August 08, 2024 · Declared Dead · 🏛 Conference on Applications, Technologies, Architectures, and Protocols for Computer Communication

"No code URL or promise found in abstract"

Evidence collected by the PWNC Scanner

Authors Zili Zhang, Yinmin Zhong, Yimin Jiang, Hanpeng Hu, Jianjian Sun, Zheng Ge, Yibo Zhu, Daxin Jiang, Xin Jin arXiv ID 2408.04275 Category cs.DC: Distributed Computing Citations 16 Venue Conference on Applications, Technologies, Architectures, and Protocols for Computer Communication Last Checked 4 months ago

Abstract

Multimodal large language models (LLMs) empower LLMs to ingest inputs and generate outputs in multiple forms, such as text, image, and audio. However, the integration of multiple modalities introduces heterogeneity in both the model and training data, creating unique systems challenges. We propose DistTrain, a disaggregated training system for multimodal LLMs. DistTrain incorporates two novel disaggregation techniques to address model and data heterogeneity, respectively. The first is disaggregated model orchestration, which separates the training for modality encoder, LLM backbone, and modality generator. This allows the three components to adaptively and independently orchestrate their resources and parallelism configurations.
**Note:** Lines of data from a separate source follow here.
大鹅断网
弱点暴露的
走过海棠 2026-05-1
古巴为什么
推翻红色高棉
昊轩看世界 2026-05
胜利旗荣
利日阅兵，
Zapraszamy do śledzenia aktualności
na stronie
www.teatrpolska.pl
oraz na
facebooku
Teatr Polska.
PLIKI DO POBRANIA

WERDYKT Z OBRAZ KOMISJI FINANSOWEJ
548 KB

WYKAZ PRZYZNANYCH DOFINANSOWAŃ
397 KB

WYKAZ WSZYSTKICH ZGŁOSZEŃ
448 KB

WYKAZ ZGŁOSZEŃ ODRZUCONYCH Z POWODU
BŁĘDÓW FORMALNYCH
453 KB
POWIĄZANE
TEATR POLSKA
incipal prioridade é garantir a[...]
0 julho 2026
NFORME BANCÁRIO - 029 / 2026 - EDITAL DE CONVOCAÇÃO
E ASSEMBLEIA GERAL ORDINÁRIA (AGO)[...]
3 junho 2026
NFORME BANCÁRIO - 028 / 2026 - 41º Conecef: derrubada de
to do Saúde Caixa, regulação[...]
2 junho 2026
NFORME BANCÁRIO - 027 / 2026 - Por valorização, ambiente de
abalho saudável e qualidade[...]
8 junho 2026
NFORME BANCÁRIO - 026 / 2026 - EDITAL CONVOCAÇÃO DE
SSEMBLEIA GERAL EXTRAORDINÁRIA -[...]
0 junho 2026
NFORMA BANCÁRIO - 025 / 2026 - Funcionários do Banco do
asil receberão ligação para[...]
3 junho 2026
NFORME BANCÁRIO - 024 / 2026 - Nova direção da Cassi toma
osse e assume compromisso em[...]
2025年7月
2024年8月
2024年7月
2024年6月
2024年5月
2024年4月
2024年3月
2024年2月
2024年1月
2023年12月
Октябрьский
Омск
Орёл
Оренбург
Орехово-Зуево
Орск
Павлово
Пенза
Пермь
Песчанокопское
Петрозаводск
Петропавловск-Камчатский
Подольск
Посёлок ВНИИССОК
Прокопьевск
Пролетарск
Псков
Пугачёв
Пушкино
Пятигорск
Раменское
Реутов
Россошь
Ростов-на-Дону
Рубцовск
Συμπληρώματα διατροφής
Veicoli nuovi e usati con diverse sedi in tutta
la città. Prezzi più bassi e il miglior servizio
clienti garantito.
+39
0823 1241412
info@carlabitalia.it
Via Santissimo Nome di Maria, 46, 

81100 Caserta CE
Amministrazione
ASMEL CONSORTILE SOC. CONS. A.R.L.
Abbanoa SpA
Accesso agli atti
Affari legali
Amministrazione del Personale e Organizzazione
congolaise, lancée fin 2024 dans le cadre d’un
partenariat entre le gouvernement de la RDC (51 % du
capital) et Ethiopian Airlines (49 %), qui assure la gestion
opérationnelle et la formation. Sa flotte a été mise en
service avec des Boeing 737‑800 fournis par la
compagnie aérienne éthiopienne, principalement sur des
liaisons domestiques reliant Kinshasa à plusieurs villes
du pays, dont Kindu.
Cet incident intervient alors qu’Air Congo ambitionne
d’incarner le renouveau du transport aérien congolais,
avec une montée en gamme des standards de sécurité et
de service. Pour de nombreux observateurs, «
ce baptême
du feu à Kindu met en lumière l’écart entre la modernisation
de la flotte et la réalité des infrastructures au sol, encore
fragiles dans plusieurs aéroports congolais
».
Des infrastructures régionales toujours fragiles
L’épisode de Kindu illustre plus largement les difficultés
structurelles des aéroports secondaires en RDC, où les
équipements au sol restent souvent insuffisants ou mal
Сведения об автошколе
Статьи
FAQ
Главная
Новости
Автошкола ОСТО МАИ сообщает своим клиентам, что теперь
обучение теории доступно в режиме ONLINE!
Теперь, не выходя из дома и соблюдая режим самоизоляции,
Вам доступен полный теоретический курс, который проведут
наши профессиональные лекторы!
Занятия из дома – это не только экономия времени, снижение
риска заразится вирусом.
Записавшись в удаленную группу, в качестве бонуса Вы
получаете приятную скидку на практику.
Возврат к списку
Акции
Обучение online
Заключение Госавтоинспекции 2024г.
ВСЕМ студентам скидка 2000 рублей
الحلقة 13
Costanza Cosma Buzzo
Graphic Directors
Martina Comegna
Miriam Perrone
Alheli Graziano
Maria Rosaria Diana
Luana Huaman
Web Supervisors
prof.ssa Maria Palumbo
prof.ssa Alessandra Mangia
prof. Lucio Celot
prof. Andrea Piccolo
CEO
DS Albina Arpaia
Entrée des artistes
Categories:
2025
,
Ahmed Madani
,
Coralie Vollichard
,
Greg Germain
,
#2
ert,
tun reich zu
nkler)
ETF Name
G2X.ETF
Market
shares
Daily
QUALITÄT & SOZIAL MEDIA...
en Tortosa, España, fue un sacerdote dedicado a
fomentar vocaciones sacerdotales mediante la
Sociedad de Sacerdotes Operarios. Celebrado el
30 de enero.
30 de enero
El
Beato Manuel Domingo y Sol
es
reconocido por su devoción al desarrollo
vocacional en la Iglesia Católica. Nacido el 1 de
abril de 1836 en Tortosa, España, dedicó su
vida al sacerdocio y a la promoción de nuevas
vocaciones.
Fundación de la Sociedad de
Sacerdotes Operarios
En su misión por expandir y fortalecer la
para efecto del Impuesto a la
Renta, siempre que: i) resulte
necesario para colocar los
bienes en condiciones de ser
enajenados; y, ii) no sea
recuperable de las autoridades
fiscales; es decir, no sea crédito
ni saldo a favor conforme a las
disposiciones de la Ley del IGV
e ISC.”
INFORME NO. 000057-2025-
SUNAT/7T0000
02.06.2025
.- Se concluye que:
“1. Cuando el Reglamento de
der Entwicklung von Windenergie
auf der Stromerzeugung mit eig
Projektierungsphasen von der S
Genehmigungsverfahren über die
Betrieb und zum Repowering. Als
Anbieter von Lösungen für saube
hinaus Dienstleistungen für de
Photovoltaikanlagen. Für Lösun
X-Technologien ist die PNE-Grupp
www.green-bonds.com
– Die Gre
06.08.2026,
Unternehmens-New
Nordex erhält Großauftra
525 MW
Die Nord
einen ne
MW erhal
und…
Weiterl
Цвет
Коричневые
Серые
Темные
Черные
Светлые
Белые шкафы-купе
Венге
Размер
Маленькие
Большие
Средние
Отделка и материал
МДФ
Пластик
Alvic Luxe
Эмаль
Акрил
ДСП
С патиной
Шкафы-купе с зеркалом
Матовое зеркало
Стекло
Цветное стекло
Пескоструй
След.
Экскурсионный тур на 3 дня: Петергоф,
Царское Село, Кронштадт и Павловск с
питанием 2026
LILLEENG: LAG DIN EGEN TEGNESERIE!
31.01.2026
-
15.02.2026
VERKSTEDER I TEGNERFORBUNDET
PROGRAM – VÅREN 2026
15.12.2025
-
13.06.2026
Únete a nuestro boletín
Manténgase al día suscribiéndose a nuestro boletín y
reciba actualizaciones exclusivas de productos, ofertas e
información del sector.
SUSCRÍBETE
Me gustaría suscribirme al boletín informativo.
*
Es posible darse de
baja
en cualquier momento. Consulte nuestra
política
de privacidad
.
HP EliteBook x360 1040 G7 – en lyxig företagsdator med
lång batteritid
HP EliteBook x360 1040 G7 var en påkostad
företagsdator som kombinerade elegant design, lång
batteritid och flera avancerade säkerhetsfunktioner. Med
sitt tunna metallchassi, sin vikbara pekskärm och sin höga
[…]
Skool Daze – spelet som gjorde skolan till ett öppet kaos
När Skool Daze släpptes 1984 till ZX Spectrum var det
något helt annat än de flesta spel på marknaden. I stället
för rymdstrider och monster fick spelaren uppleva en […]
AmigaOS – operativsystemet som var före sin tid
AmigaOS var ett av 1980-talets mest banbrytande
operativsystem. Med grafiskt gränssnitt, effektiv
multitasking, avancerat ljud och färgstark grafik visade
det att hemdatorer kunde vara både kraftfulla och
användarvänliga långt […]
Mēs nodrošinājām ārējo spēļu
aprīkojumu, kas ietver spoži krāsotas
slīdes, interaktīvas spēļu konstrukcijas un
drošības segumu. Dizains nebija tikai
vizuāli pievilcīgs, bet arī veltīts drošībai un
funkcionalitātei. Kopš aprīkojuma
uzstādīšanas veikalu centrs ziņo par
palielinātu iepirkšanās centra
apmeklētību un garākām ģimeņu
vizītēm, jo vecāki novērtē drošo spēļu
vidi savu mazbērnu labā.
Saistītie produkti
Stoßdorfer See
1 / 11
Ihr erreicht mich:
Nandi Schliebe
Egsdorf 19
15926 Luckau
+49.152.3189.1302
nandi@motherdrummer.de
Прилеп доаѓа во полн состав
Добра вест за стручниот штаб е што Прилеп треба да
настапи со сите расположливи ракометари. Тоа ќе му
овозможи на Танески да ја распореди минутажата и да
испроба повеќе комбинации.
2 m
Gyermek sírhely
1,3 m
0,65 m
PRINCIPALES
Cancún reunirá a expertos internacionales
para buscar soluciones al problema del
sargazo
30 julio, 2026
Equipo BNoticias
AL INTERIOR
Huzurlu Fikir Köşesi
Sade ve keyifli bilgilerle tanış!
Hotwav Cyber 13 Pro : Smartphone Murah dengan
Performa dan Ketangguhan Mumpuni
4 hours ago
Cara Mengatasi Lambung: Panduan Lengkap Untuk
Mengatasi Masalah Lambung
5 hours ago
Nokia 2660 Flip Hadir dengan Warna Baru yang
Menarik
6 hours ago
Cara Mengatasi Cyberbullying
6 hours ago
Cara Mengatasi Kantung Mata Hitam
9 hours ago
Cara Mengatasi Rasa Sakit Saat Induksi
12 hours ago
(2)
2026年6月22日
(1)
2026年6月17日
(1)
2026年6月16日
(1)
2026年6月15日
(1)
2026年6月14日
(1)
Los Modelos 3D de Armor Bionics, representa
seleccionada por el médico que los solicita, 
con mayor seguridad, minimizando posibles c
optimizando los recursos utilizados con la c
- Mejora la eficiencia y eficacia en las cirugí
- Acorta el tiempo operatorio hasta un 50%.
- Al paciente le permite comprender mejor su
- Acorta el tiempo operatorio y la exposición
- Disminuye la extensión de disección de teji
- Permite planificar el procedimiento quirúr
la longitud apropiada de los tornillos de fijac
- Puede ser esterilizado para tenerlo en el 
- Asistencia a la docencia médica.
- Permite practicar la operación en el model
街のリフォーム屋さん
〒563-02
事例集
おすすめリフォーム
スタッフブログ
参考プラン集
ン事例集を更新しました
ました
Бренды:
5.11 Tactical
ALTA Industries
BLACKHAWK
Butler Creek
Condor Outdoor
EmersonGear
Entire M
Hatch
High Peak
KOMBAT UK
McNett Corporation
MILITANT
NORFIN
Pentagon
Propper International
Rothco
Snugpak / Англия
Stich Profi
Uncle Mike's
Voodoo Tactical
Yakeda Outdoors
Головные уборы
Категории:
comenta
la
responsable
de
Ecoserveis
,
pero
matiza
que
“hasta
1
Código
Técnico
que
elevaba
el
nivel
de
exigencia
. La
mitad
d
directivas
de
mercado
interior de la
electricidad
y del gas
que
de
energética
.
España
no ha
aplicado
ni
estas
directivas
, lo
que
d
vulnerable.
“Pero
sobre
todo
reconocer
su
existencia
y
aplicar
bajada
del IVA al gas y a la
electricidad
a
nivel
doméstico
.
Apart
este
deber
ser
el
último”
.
The second is disaggregated data preprocessing, which decouples data preprocessing from training. This eliminates resource contention between preprocessing and training, and enables efficient data reordering to mitigate stragglers within and between microbatches caused by data heterogeneity. We evaluate DistTrain across different sizes of multimodal LLMs on a large-scale production cluster. The experimental results show that DistTrain achieves 54.7% Model FLOPs Utilization (MFU) when training a 72B multimodal LLM on 1172 GPUs and outperforms Megatron-LM by up to 2.2x on training throughput.